A noter que le BCR est une technique particulièrement recommandée pour la construction : Des routes ; Des plates-formes ferroviaires « des terminaux de transport », Des plates-formes portuaires, Des plates-formes industrielles, Des plates-formes aéroportuaires.Le BCR est composé des mêmes matières premières que le béton classique mais dans des proportions ajustées. L’étude de la formulation de ce matériau est réalisée en fonction du cahier des charges du client au sein du laboratoire de la construction LafargeHolcim à Rouiba. Les matériaux utilisés sont fabriqués localement. Ainsi, la mise en œuvre du BCR est très rapide et s’effectue comme les enrobés ou les graves naturelles.

Mr Ammar Trcich, directeur routes et infrastructures a mis en exergue lors de  son exposé  devant la presse, en présence du wali de M’sila, les avantages de  « la technique du revêtement routier en Béton Compacté Routier de LafargeHolcim qui  offre une meilleure rapidité quant à son  application et la grande vitesse de remise en service sont parmi les principaux avantages du béton compacté au rouleau. Grâce à sa maniabilité, sa mise en place est simple et rapide. Une voie carrossable construite en BCR. Peut-être ouverte à la circulation 48 à 72 heures suivant l’application ». Ajouté à cela, s’agissant de la qualité, les revêtements en BCR sont robustes et durables. Ils résistent à l’action de très lourdes charges même dans des conditions défavorables » a précisé Mr Trich.

 

technique innovante BCR ( béton compacté routier ) à M’Sila

 

« C’est pourquoi, a souligné le responsable,  ils servent à plusieurs types de revêtements, d’autant plus qu’ils permettent de réduire l’épaisseur de la structure granulaire sous-jacente. En raison de son étanchéité, le béton compacté au rouleau résiste aux carburants, aux huiles, aux solvants et aux autres fluides. Il résiste également aux chaleurs extrêmes de l’été et au froid de l’hiver (pas d’orniérage) ». En ajoutant  que « le béton compacté au rouleau requiert peu de réparations au cours de sa vie utile. Il ne demande aucun revêtement d’étanchéité et aucun resurfaçage. Mis à part un nettoyage occasionnel, les exigences d’entretien du B.C.R. sont minimes ».

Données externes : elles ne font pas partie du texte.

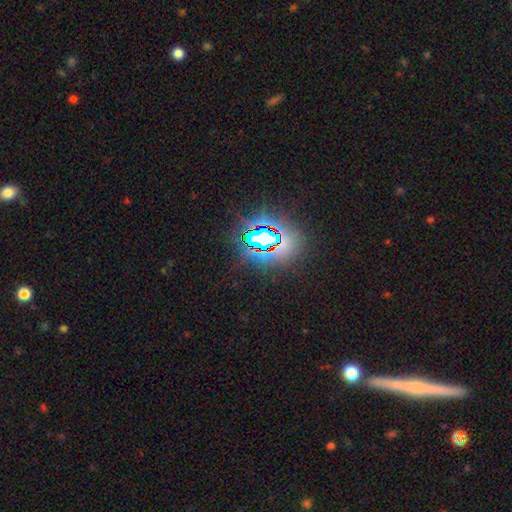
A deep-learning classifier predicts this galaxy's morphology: star or artifact 70%, smooth 18%, featured or disk 12%.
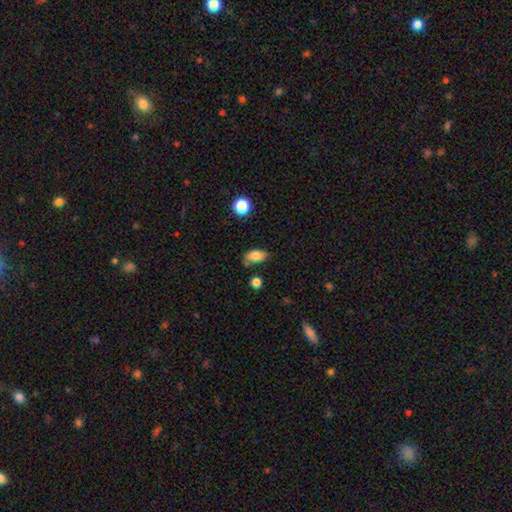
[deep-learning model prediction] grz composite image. It shows a smooth galaxy with no disk features (81%) that is in between round and cigar-shaped (88%). Merging: none (62%).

Cette technique même si globalement elle présente un coût plus élevé comparativement avec la technique classique néanmoins, elle est plus rentable sur le long terme de par sa robustesse et sa durabilité. Notons qu’elle permet surtout d’absorber l’excédent du ciment qui servira ainsi à être recyclé dans le secteur des routes. Mr Trich explique que « le coût de mise en place du béton compacté routier est peu élevé. Comme sa longévité est excellente et qu’il requiert peu d’entretien, le béton compacté au rouleau présente un excellent rapport qualité-prix à long termes sans oublier l’aspect écologique car  « les revêtements en B.C.R. sont respectueux de l’environnement. Comparativement à l’asphalte, sa couleur plus claire réfléchit mieux la lumière ce qui procure un environnement plus lumineux qui requiert moins d’éclairage. Cette couleur plus claire réduit également l’absorption de chaleur et les îlots de chaleur urbains » a-t-il conclu.